- INSTRUCTION: Reproduce every line of the entries below, substituting "Perder a fé" for "Abandonar a fé" and leaving everything else unchanged.

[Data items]
════════════════════
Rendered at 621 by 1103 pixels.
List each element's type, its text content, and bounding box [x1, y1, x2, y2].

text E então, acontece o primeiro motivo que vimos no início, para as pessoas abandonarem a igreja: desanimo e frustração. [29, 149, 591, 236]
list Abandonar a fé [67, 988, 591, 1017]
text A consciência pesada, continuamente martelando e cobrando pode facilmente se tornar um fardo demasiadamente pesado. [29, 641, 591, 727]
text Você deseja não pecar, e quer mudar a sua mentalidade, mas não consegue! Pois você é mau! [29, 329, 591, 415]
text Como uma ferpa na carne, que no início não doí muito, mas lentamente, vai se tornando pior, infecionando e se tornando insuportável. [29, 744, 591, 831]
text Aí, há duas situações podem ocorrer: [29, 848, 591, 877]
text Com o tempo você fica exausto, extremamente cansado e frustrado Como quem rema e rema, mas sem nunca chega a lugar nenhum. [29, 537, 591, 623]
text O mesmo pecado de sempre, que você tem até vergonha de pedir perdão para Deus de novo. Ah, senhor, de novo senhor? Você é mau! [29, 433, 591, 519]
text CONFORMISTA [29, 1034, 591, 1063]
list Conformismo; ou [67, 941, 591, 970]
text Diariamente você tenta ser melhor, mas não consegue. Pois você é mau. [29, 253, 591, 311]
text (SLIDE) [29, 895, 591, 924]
════════════════════
- OUTPUT FOR THIS TASK:
Rendered at 621 by 1103 pixels.
List each element's type, its text content, and bounding box [x1, y1, x2, y2].

text E então, acontece o primeiro motivo que vimos no início, para as pessoas abandonarem a igreja: desanimo e frustração. [29, 149, 591, 236]
list Perder a fé [67, 988, 591, 1017]
text A consciência pesada, continuamente martelando e cobrando pode facilmente se tornar um fardo demasiadamente pesado. [29, 641, 591, 727]
text Você deseja não pecar, e quer mudar a sua mentalidade, mas não consegue! Pois você é mau! [29, 329, 591, 415]
text Como uma ferpa na carne, que no início não doí muito, mas lentamente, vai se tornando pior, infecionando e se tornando insuportável. [29, 744, 591, 831]
text Aí, há duas situações podem ocorrer: [29, 848, 591, 877]
text Com o tempo você fica exausto, extremamente cansado e frustrado Como quem rema e rema, mas sem nunca chega a lugar nenhum. [29, 537, 591, 623]
text O mesmo pecado de sempre, que você tem até vergonha de pedir perdão para Deus de novo. Ah, senhor, de novo senhor? Você é mau! [29, 433, 591, 519]
text CONFORMISTA [29, 1034, 591, 1063]
list Conformismo; ou [67, 941, 591, 970]
text Diariamente você tenta ser melhor, mas não consegue. Pois você é mau. [29, 253, 591, 311]
text (SLIDE) [29, 895, 591, 924]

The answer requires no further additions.